[colug-432] ABI and hardware architecture and OS match-ups

Jeff Frontz jeff.frontz at gmail.com
Sat Sep 24 14:31:42 EDT 2016


On Fri, Sep 23, 2016 at 10:54 AM, Rick Troth <rmt at casita.net> wrote:

> Linux-i386 (for all variants of "i486", "i586", and "i686")
> FreeBSD-i386 (is this compatible with next two?)
> OpenBSD-i386 (is this compatible with previous and next?)
> NetBSD-i386 (is this compatible with previous two?)
> Minix-i386
> Solaris-i386
> CYGWIN-i386 (is this compatible with next?)
> MinGW-i386 (is this compatible with previous?)


I googled "freebsd netbsd abi" and this was the top hit: NetBSD Binary
Emulation (http://www.netbsd.org/docs/compat.html ).  According to that
page (under http://www.netbsd.org/docs/compat.html#ports -- "Which OSs can
I emulate on my machine?") on i386 NetBSD you can run:

   - BSDI (up to BSDI 3.x binaries)
   - FreeBSD(x86) (a.out and ELF binaries)
   - IBCS2 systems
   - Interactive Unix
      - SCO Unix
      - SCO Xenix
   - Linux(x86)
   - Solaris(x86)

So that leaves OpenBSD, Minix, CYGWIN, and MinGW.

This article (http://www.informit.com/articles/article.aspx?p=439601)
says "NetBSD
even includes a rudimentary Darwin ABI that allows some OS X applications
to run."

This (https://news.ycombinator.com/item?id=9198084 ) suggests that cygwin
binaries aren't even compatible between different versions of cygwin, so I
wouldn't look for compatibility elsewhere.

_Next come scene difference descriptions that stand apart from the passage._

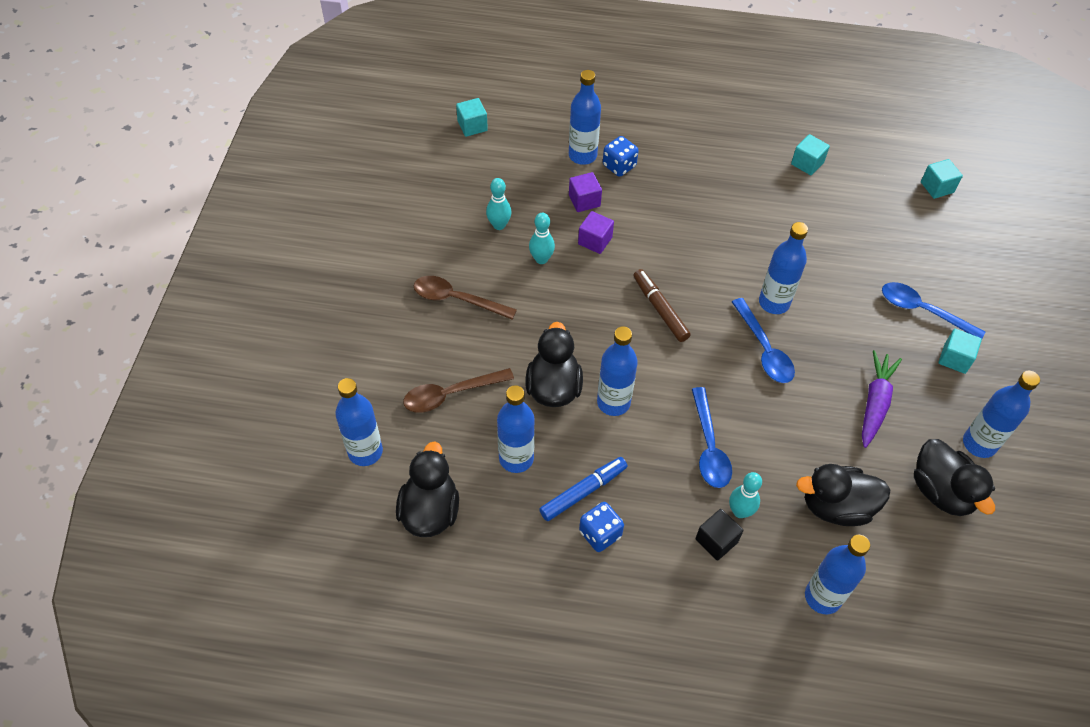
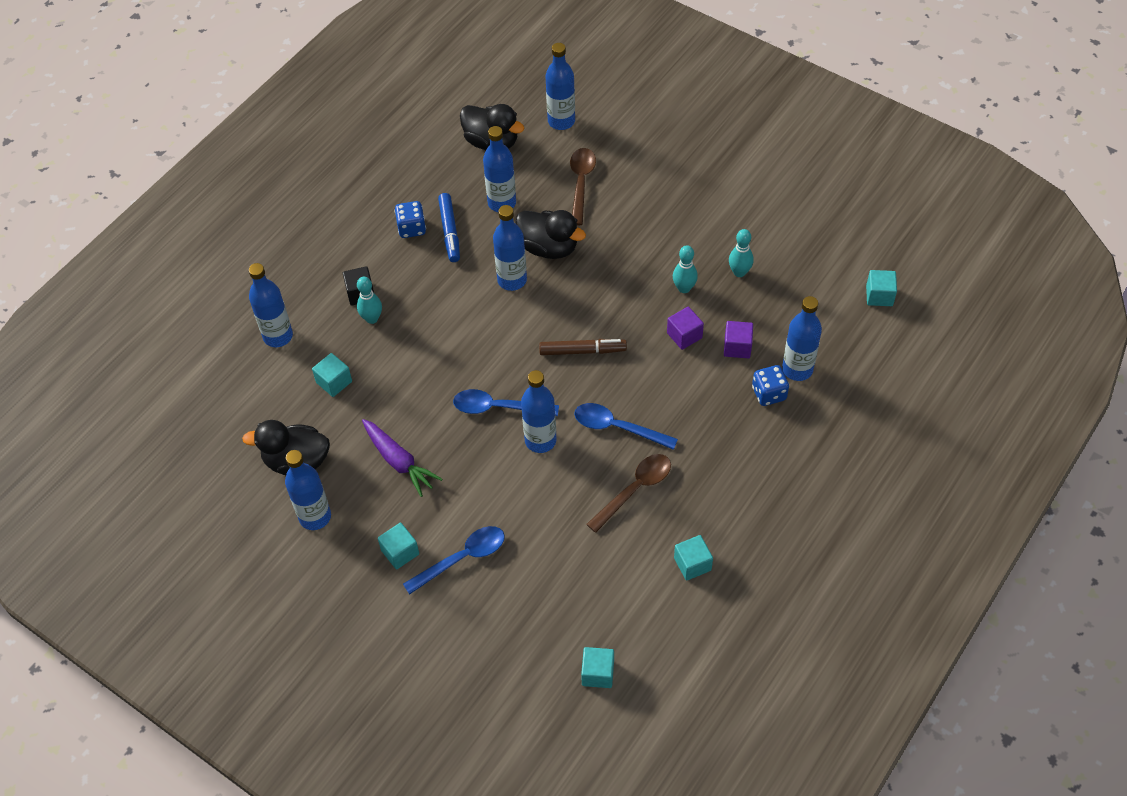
camera: 120 degrees right, 0 degrees up
brown spoon [414,276,517,320] -> brown spoon moved to [586,454,671,533]
blue spoon [692,387,732,488] -> blue spoon moved to [574,403,678,450]
black duck [796,464,891,526] -> turquoise cube [312,353,352,397]

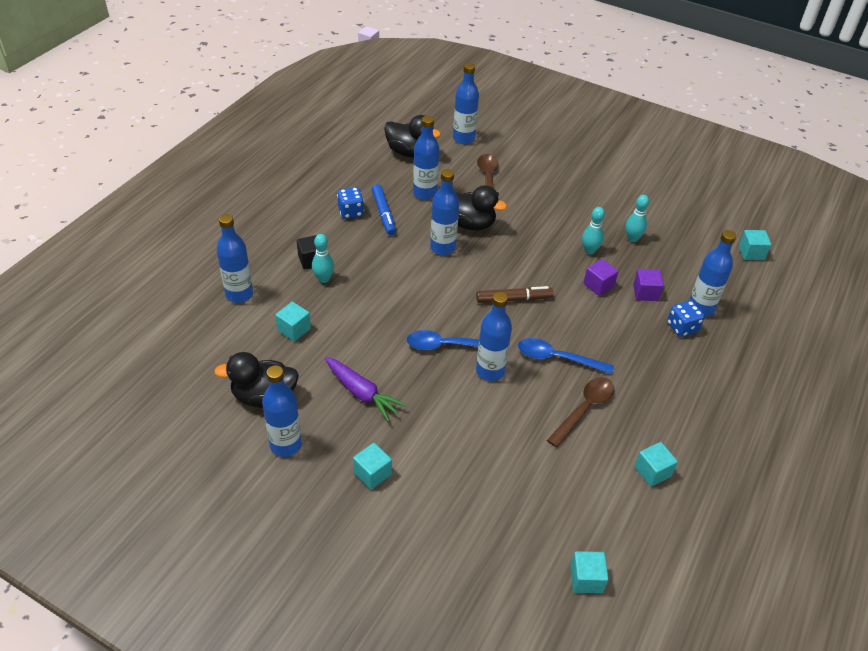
camera: 10 degrees left, 10 degrees down
blue spoon [403,526,505,595] -> none

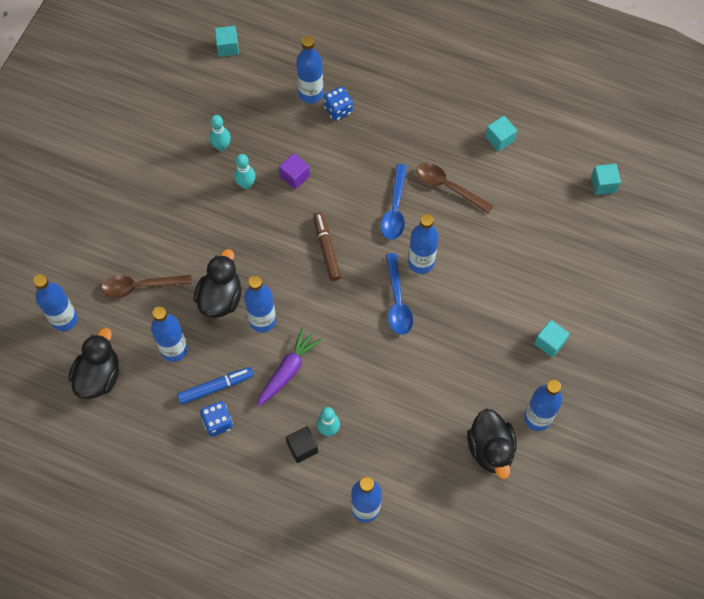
camera: 95 degrees left, 20 degrees up
turquoise cube [275,302,311,342] -> none
purple carrot [325,357,406,422] -> purple carrot moved to [257,327,322,407]
purple cube [633,269,664,301] -> none

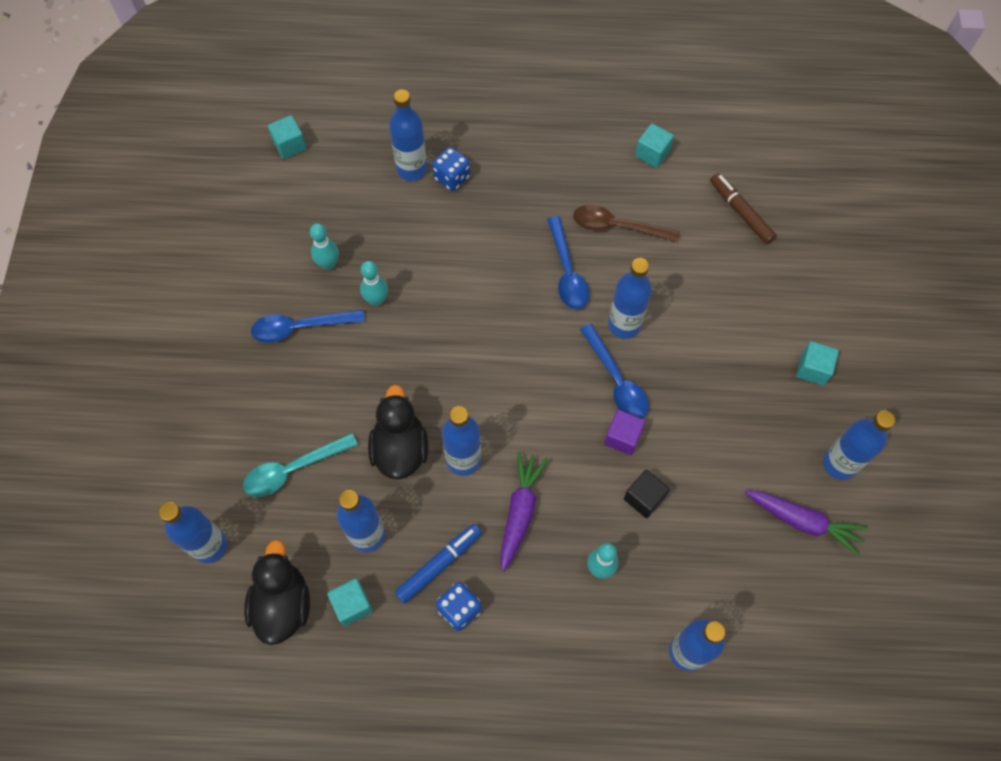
camera: 20 degrees left, 0 degrees up
brown spoon [101,275,192,298] -> turquoise spoon [243,433,358,497]
purple cube [279,153,310,189] -> purple cube moved to [604,410,645,455]
black cube [286,426,318,463] -> black cube moved to [624,470,670,518]
brown marker [313,212,341,281] -> brown marker moved to [710,173,777,244]
black duck [467,409,517,479] -> purple carrot [744,490,868,556]
turquoise cube [591,164,621,195] -> turquoise cube moved to [327,579,373,626]
none -> blue spoon [251,310,365,343]

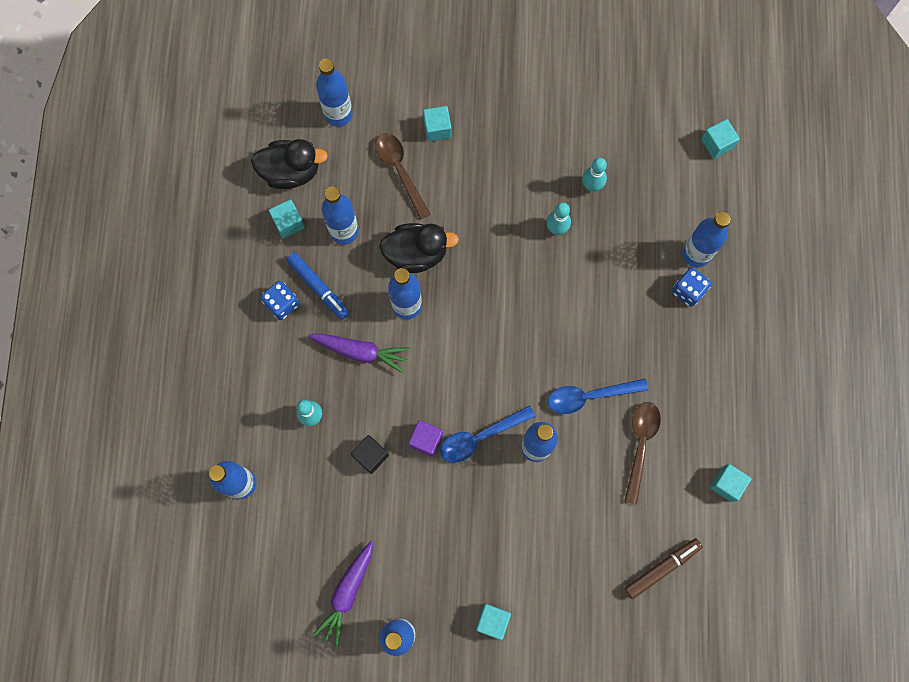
camera: 90 degrees right, 10 degrees up
turquoise spoon [243,433,358,497] -> brown spoon [375,133,431,220]
blue spoon [251,310,365,343] -> none
none -> turquoise cube [423,106,451,142]

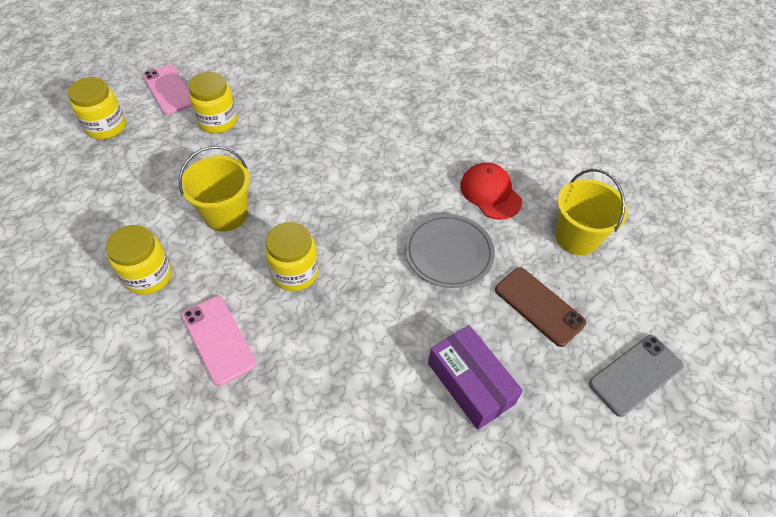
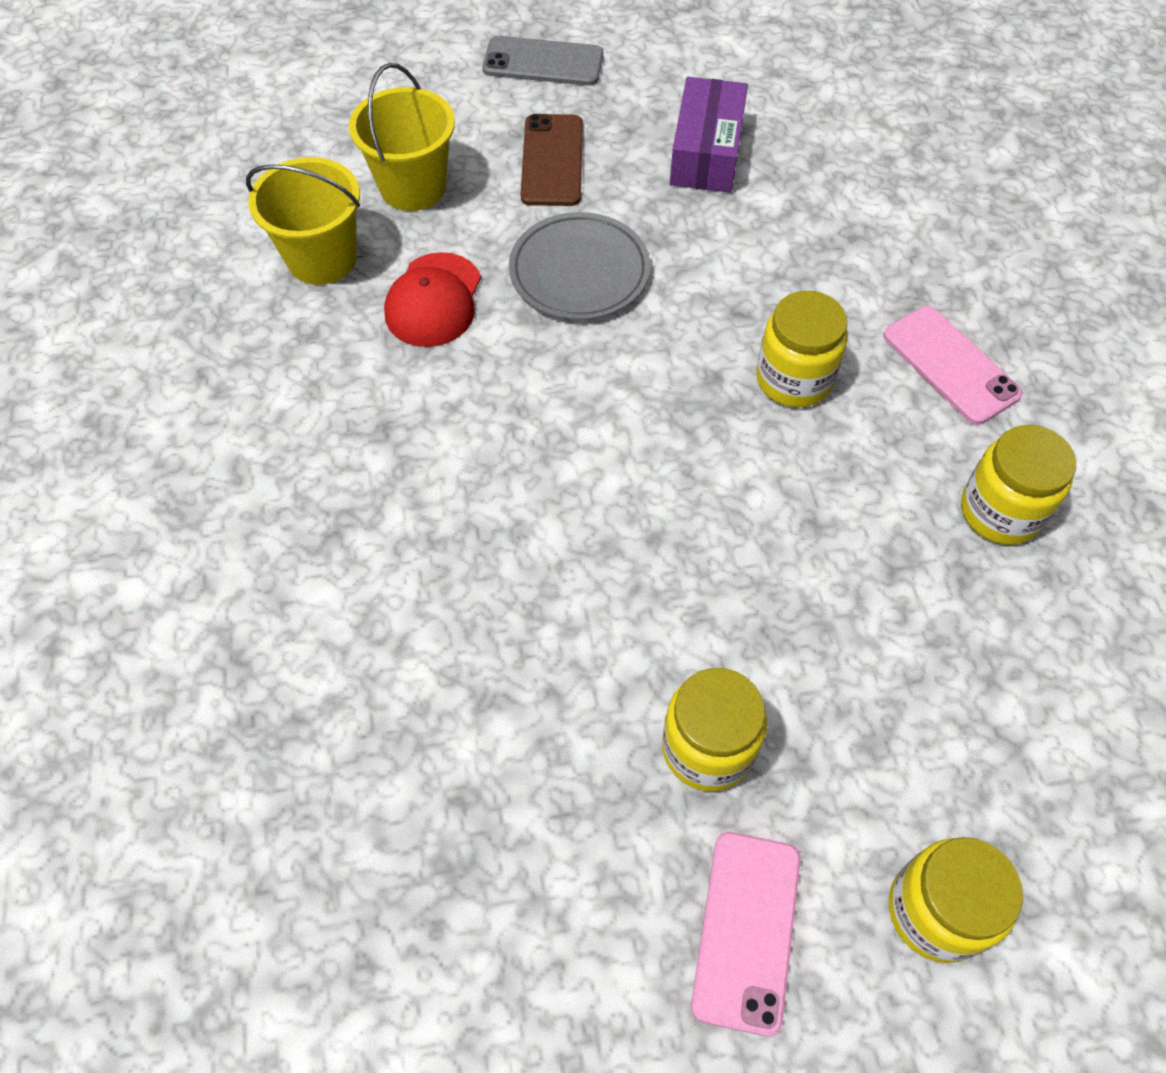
camera: 135 degrees left, 5 degrees up
yellow bucket [179,146,250,232] -> yellow bucket moved to [246,157,360,285]
pink phone [182,296,256,386] -> pink phone turned 45 degrees counterclockwise [883,306,1022,425]

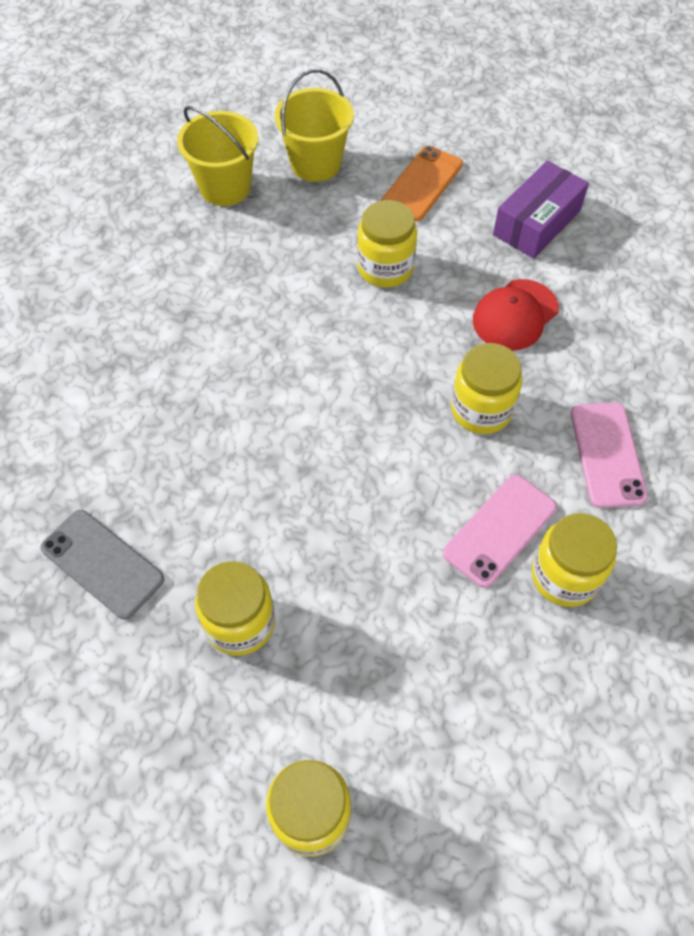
camera: 30 degrees right, 0 degrees up
red cap [384,252,481,347] -> red cap moved to [473,279,559,351]
grey phone [482,36,603,86] -> grey phone moved to [40,510,164,619]
grey plate [509,212,650,320] -> yellow jar [357,200,417,288]
brown phone [521,114,583,206] -> orange phone [381,146,463,221]
pink phone [691,832,801,1037] -> pink phone moved to [443,475,557,588]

This (http://www.mingw.org/wiki/mingw ) says "Unlike Cygwin, MinGW doesn't
provide Linux or Unix system calls or a POSIX emulation layer. " so if they
don't even provide source-level compatibility, I can't see how MinGW will
run anyone else's binaries.  But this guy (
http://www.jonshouse.co.uk/linuxmingw.cgi ) installed mingw under wine


But, really, what is the problem you're trying to solve?  Do you want to
just build something or do you want to actually test it as well?  For
build-only, you could set up cross-compilation/build environments that are
radically different from the hosted environment (GNU's SDK obviously
supports this -- that's how the virus spreads ;-).  But to actually
test/certify that something runs in another environment (even just a
different version of the same environment), you really need to have that
target environment running (if only in a virtual machine).

Maybe it's that you want the fewest number of packages?